Lady Macbeth,Macbeth and The Witches
Lady Macbeth is one of Shakespeare’s most famous and frightening female characters. When we first see her, she is already plotting Duncan’s murder, and she is stronger, more ruthless, and more ambitious than her husband. She seems fully aware of this and knows that she will have to push Macbeth into committing murder. This theme of the relationship between gender and power is key to Lady Macbeth’s character. Lady Macbeth and also the witches are crafty women,who use female methods of achieving power—that is, manipulation—to further their supposedly male ambitions. Women, the play implies, can be as ambitious and cruel as men.
Lady Macbeth manipulates her husband with remarkable effectiveness, overriding all his objections; when he hesitates to murder, she repeatedly questions his manhood until he feels that he must commit murder to prove himself. Lady Macbeth’s remarkable strength of will persists through the murder of the king—it is she who steadies her husband’s nerves immediately after the crime has been perpetrated. Afterward, however, she begins a slow slide into madness—just as ambition affects her more strongly than Macbeth before the crime, so does guilt plague her more strongly afterward.
By the close of the play, she has been reduced to sleepwalking through the castle, desperately trying to wash away an invisible bloodstain. Once the sense of guilt comes home to roost, Lady Macbeth’s sensitivity becomes a weakness, and she is unable to cope. Significantly, she kills herself, signaling her total inability to deal with the legacy of their crimes. Macbeth is one of the most famous Shakespear’s plays. The character of Macbeth is introduced as a brave and capable warrior hero. Essentially,he is a human being whose private ambitions are made clear to the audience through his asides and solo speeches.
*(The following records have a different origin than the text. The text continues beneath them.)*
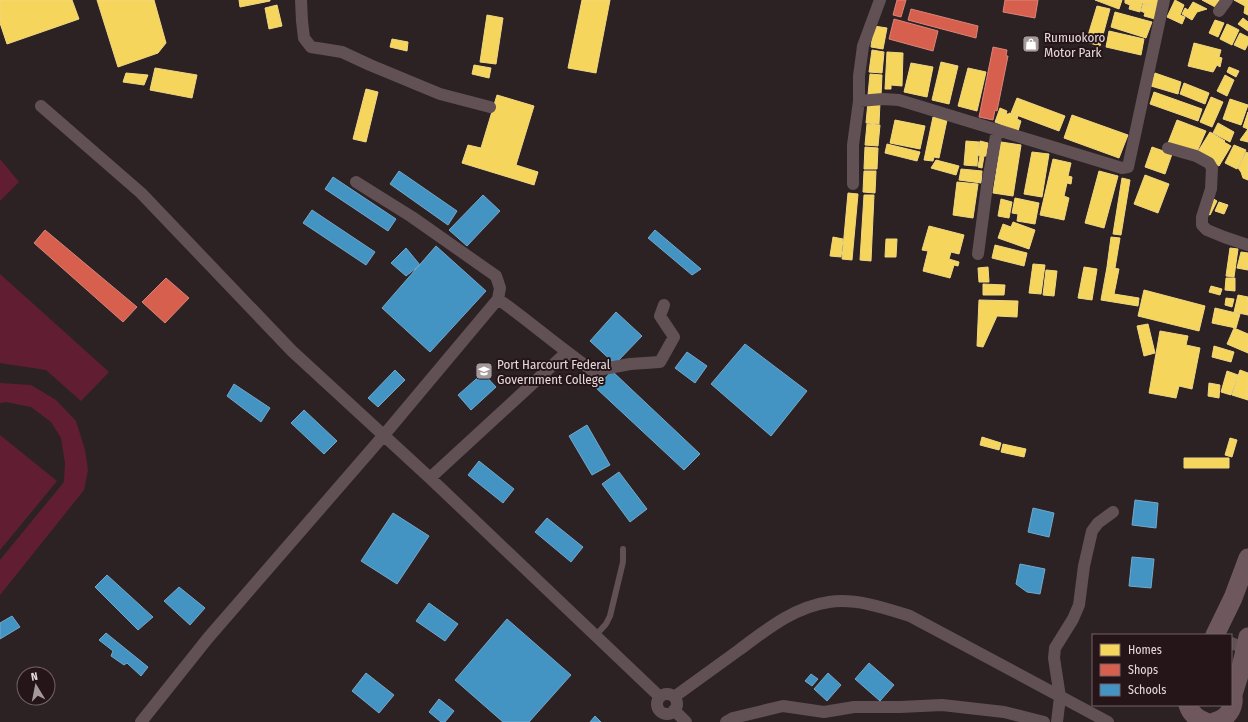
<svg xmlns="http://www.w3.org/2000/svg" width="1248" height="722" font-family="'Fira Sans Condensed',sans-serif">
<rect width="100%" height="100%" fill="#2c2224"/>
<!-- green -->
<path fill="#611e33" d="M0,159l19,23 -19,19z
M0,274l109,98 -28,29 -35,-31 -46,-7z
M0,383l31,2 25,15 20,21 9,29 3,20 -4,20 -84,105v-35l64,-78 1,-19 -4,-25 -10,-16 -20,-15 -25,-5 -6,1z
M0,435l57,46 -57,69z"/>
<!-- homes -->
<path fill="#f6d55c" stroke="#f1d682" d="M0,0h72l7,19 -72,25 -7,-21z
M97,0h57l12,43 -8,10 -40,14z
M239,0h31v1l-30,6z
M582,0h28l-14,73 -28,-5z
M1095,0h27l-3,9z
M1125,0h35l-2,8 -16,-5 -2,9 -11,-3 1,-4 -5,-2z
M1175,0l9,5 -4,10 5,2 -3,7 -15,-7z
M1202,0h19l-4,8z
M1234,0h14v15l-4,-2 1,-7z
M1193,2l14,7 -10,3 -5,8 -10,-6 3,-6 3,2z
M1143,4l15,4 -3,11 -11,-3 1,-3 -4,-2z
M277,5l5,21 -13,3 -4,-21z
M1097,6l13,3 -10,37 -14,-4z
M1115,12l37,10 -6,16 -35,-11z
M487,15l16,3 -7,46 -16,-2z
M1243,18l5,4v9l-10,-7z
M1215,20l9,3 -6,14 -9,-4z
M1227,24l12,6 -7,15 -12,-6z
M874,26l13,2 -4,21 -12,-2z
M1109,31l35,8 -3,16 -35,-8z
M1240,33l8,4v7l-3,6 -11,-5z
M392,39l16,3 -1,9 -17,-4z
M1194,43l27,7 -2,7 3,1 -2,9 -3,-2 -4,7 -25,-6z
M872,50l12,2 -2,21 -13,-1z
M887,52l16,1 -1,33 -11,-1v4h-6z
M941,62l17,4 -9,38 -17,-4z
M911,63l22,4 -6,30 -23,-5z
M474,65l17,3 -2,10 -17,-4z
M1229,67l10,4 -3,6 -9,-5z
M155,68l42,7 -5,23 -42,-8z
M968,68l18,4 -9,39 -19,-5z
M126,73l22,2 -4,10 -21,-3z
M1155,73l26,9 -3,12 -27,-8z
M870,74l12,1 -1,21 -13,-1z
M1225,75l9,5 -7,16 -10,-5z
M1184,83l25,10 -4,11 -25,-10z
M366,89l12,3 -12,50 -13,-3z
M1154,92l48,17 -4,12 -48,-17z
M497,95l37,11 -18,59 22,7 -4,13 -72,-22 6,-18 13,3z
M1211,97l12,5 -11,25 -12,-5z
M1017,98l48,18 -6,15 -48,-18z
M1230,99l18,6 -7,20 -18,-6z
M868,102h12l-1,22 -13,-1z
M1000,108l7,3 -1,3h3v-1l9,3 -1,3 4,2 -3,10 -23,-9z
M1248,112v17l-5,-2z
M1072,115l56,20 -9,23 -55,-20z
M933,117l14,3 -8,38 -5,-1 -1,4 -9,-1z
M895,120l30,6 -5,23 -30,-6z
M1177,120l29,11 -10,23 -28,-11z
M1218,123l16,9 -4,10 -17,-9z
M867,124l13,1 -2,21 -13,-1z
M1248,129v13l-8,-2z
M1210,132l15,9 -1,1 7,4 -12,20 -22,-13z
M966,141l13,1 -2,24 -13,-1z
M980,141l8,2 -2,13h-2l-2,12 -4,-1 2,-11 -2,-1z
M1001,142l20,3 -8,51 -20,-3z
M887,144l33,8 -3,9 -32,-8z
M1234,145l12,5 -9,19 -12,-6z
M865,147l13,1 -1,21h-13z
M1152,147l20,7 -7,20 -20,-7z
M1032,152l17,2 -7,43 -18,-3z
M1246,152l2,1v27l-5,-2 -2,-6 -3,-4z
M1053,159l18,4 -3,13 4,1 -1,7 -4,-1 -3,13 5,2 -5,22 -24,-5z
M936,160l23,6 -3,9 -25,-7z
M961,169l21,2 -1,12 -22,-3z
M864,171h12l-1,22 -12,-1z
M1099,171l19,5 -14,52 -19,-5z
M1145,175l24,9 -11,29 -24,-9z
M1122,178l8,2 -9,55 -8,-1z
M957,182l21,2 -5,34 -20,-3z
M848,193l10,1 -6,66 -10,-1z
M864,195h10l-3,66 -11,-1z
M1015,198l24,5 -4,21 -18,-3 1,-7 -6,-1z
M1212,198l5,3 -7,14 -6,-3z
M1001,199l11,3 -3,16 -11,-2z
M1219,202l9,3 -4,9 -9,-3z
M1013,222l22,8 -6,19 -31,-11 5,-14 8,3z
M929,226l35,9 -5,19 -8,-2 -2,7 10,3 -1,4 -4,-1 -4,13 -27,-7 5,-20 -6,-1z
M833,237l10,2 -2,18 -11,-1z
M1111,237l9,1 -5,30 -8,-1z
M886,239h11l-1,18h-11z
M995,245l32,8 -3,13 -32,-8z
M1230,248l8,1 -4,28 -8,-1z
M1241,252l7,1v17l-11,-2z
M1033,264l12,1 -4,29 -12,-1z
M988,267l1,15h-10l-1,-14z
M1084,267l13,2 -5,31 -14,-2z
M1107,267l12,2 -5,25 25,4 -1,8 -37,-6z
M1046,270l11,1 -3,25 -11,-1z
M1226,278h9v13l-10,-1z
M983,284l22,1 -1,10h-21z
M1211,286l11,3 -2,6 -11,-3z
M1144,290l61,16 -6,25 -61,-15z
M1238,295l10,2v18l-14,-3z
M1226,298l8,1 -2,8 -7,-2z
M979,300l39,1 -1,16 -20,-1 -14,31 -6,-1z
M1215,308l25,6 -4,14 -24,-5z
M1148,324l7,29 -11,3 -7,-30z
M1234,328l14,6v19l-21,-9z
M1160,331l28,5 -2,9 14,3 -8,41 -13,-3 -3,12 -27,-5z
M1214,346l20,6 -3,10 -19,-5z
M1240,370l8,3v27l-16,-5z
M1227,371l11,4 -7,20 -10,-3z
M1209,383l11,2 -1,13 -11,-2z
M982,437l19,6 -2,7 -19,-5z
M1230,438l7,2 -5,17 -7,-2z
M1003,444l23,5 -2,8 -23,-5z
M1184,458h45v10h-45z"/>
<!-- shops -->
<path fill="#d6604d" stroke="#da8478" d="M897,0h9l-5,17 -8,-2z
M1005,0h33l-3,18 -32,-6z
M911,9l67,17 -2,12 -68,-18z
M894,19l44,12 -5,20 -44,-12z
M993,47l14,3 -1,6h2l-11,55 -2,-1 -2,10 -14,-3z
M45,230l92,77 -14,15 -89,-79z
M166,278l23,20 -24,25 -23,-21z"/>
<!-- schools -->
<path fill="#4393c3" stroke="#74a8ca" d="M399,171l58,40 -9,14 -58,-41z
M333,177l63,42 -8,12 -63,-42z
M483,195l17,16 -33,35 -18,-16z
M312,210l63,42 -9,13 -63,-42z
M655,230l46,39 -9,6 -44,-37z
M436,246l50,45 -56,61 -48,-44z
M406,248l14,17 -14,11 -15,-13z
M616,312l26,24 -27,28 -25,-23z
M745,344l62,47 -36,45 -60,-52z
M687,352l20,14 -12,17 -20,-15z
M395,370l10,10 -27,27 -10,-9z
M612,371l88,83 -16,16 -88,-82z
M483,373l13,14 -25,23 -13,-15z
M234,384l36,24 -9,14 -34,-26z
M304,410l33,31 -13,13 -33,-31z
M587,425l23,40 -18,10 -23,-39z
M479,461l35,28 -11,14 -35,-28z
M619,472l28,37 -17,13 -28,-38z
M1135,500l23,3 -2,25 -24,-3z
M1033,508l21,5 -5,24 -21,-5z
M393,513l36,23 -32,48 -36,-23z
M547,518l36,29 -12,15 -36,-30z
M1132,557l22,2 -3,29 -22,-2z
M1020,564l25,5 -5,25 -13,-2 -11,-8z
M107,575l46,42 -15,13 -43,-43z
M179,587l26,21 -15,17 -26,-24z
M429,603l29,21 -13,17 -29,-20z
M12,616l8,11 -20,12v-16z
M507,619l64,56 -42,47h-26l-48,-42z
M106,633l42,34 -7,9 -14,-13 -3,2 -13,-9 2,-5 -14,-11z
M869,663l25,22 -14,16 -25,-22z
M366,673l28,22 -15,18 -27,-22z
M828,673l13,12 -14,16 -13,-12z
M811,674l7,5 -6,7 -7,-5z
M439,699l15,12 -9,11h-4l-12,-10z
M595,716l6,6h-11z"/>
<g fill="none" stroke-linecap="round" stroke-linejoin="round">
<!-- service -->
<path stroke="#625154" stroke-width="6" d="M596,635l10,-11 4,-8 13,-54v-13"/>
<!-- minor -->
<path stroke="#625154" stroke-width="12" d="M301,0l1,21 2,17 7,9 31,5 28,13 70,29 50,13
M1219,11l8,-11
M859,101v-25l4,-30 17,-46
M41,106l100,87 151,158 138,127 230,219
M1168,148l28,8 13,7 3,5 -1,21 -9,28v8l5,5 17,7 24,8
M853,184v-39l6,-44 24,-2 16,1 223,68 6,-1 36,-167
M978,254l9,-68 10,-56
M498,299c32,23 62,49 95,72l37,-7 30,-2 14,-25 -14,-21 4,-11
M430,478l137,-126
M1231,643l17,6
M657 704a10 10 0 1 1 20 0a10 10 0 1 1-20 0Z
M674,697c22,-16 43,-31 65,-47 27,-20 55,-43 90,-48 27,-4 56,6 81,14l198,106
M674,710l12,12
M141,722l67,-84 176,-203 114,-136 2,-11 -4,-12 -84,-59 -56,-35
M726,722l7,-4 50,-12 41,6 30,-5h46l42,-2 62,7 40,10
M1057,722l3,-25 -6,-39 1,-10 18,-29 6,-14 5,-39 8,-35 6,-8 15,-11"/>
<!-- primary -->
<path stroke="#6e585e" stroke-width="19" d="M1215,635l18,-37 15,-40
M1233,694l7,-22 8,-35
M1188,705c3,9 9,14 18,17
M1214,722c16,-4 23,-18 17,-33"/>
</g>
<!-- icons -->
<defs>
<g id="shop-square" transform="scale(0.9)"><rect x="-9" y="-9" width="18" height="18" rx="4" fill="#a4999b" stroke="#251519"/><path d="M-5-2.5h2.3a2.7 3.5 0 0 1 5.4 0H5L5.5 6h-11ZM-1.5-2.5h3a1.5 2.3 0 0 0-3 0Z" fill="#fff"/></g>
<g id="university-square" transform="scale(0.9)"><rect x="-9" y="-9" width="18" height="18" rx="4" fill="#a4999b" stroke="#251519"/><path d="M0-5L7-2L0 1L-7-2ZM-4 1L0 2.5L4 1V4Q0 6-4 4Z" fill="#fff"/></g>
</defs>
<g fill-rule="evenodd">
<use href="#shop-square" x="1031" y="44"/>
<use href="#university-square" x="484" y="371"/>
</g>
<g text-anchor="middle" stroke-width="4" stroke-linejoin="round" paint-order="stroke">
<!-- poi labels -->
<g font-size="13" fill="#e5d9db" stroke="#251519" text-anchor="start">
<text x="1044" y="42">Rumuokoro<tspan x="1044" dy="15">Motor Park</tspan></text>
<text x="497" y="369">Port Harcourt Federal<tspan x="497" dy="15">Government College</tspan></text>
</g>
</g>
<!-- legend -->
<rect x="1092" y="634" width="140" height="72" fill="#251519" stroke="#726367"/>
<rect x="1100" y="644" width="20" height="12" fill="#f6d55c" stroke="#726367"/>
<text x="1128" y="654" font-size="12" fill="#e5d9db">Homes</text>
<rect x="1100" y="664" width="20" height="12" fill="#d6604d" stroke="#726367"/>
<text x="1128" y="674" font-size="12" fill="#e5d9db">Shops</text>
<rect x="1100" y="684" width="20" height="12" fill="#4393c3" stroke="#726367"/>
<text x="1128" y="694" font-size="12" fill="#e5d9db">Schools</text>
<!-- north arrow -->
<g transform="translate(36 686) rotate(350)"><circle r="19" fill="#251519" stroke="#726367"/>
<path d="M0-3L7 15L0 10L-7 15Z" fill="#a4999b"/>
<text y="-6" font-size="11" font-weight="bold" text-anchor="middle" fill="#e5d9db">N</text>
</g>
</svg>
We realize that his physical courage is joined by a consuming ambition and a tendency to self-doubt—the prediction that he will be king brings him joy, but it also creates inner turmoil. These three attributes—bravery, ambition, and self-doubt—struggle for mastery of Macbeth throughout the play. Shakespeare uses Macbeth to show the terrible effects that ambition and guilt can have on a man who lacks strength of character. Despite his fearless character in battle, Macbeth is concerned by the prophecies of the Witches, and his thoughts remain confused, both before, during, and after his murder of King Duncan.
When Duncan announces that he intends the kingdom to pass to his son Malcolm, Macbeth appears frustrated. When he is about to commit the murder, he undergoes terrible pangs of conscience. His manliness is mocked and demeaned by his wife. After the murder, however, her powerful personality begins to disintegrate. Macbeth plots a series of murders to secure his throne, and moments of terrible guilt and absolute pessimism . He is at once too ambitious to allow his conscience to stop him from murdering his way to the top and too conscientious to be happy with himself as a murderer.
Macbeth’s hubris or excessive pride is now his dominant character trait. The moral of Macbeth is that too much ambition and thirst for power will lead to your ultimate destruction. Throughout the play, the witches—referred to as the “weird sisters” by many of the characters—lurk like dark thoughts and unconscious temptations to evil. In part, the mischief they cause stems from their supernatural powers, but mainly it is the result of their understanding of the weaknesses of their specific interlocutors—they play upon Macbeth’s ambition like puppeteers.
The witches’ beards, bizarre potions, and rhymed speech make them seem slightly ridiculous, like caricatures of the supernatural. Shakespeare has them speak in rhyming couplets ,which separates them from the other characters, who mostly speak in blank verse. The witches’ words seem almost comical, like malevolent nursery rhymes. Despite the absurdity of their recipes, however, they are clearly the most dangerous characters in the play, being both powerful and utterly wicked.
The audience is left to ask whether the witches are independent agents toying with human lives, or agents of fate, whose prophecies are only reports of the inevitable. Some of their prophecies seem self-fulfilling. For example, it is doubtful that Macbeth would have murdered his king without the push given by the witches’ predictions. In other cases, though, their prophecies are just remarkably accurate readings of the future. The play offers no easy answers. Instead, Shakespeare keeps the witches well outside the limits of human comprehension. They embody an unreasoning, instinctive evil.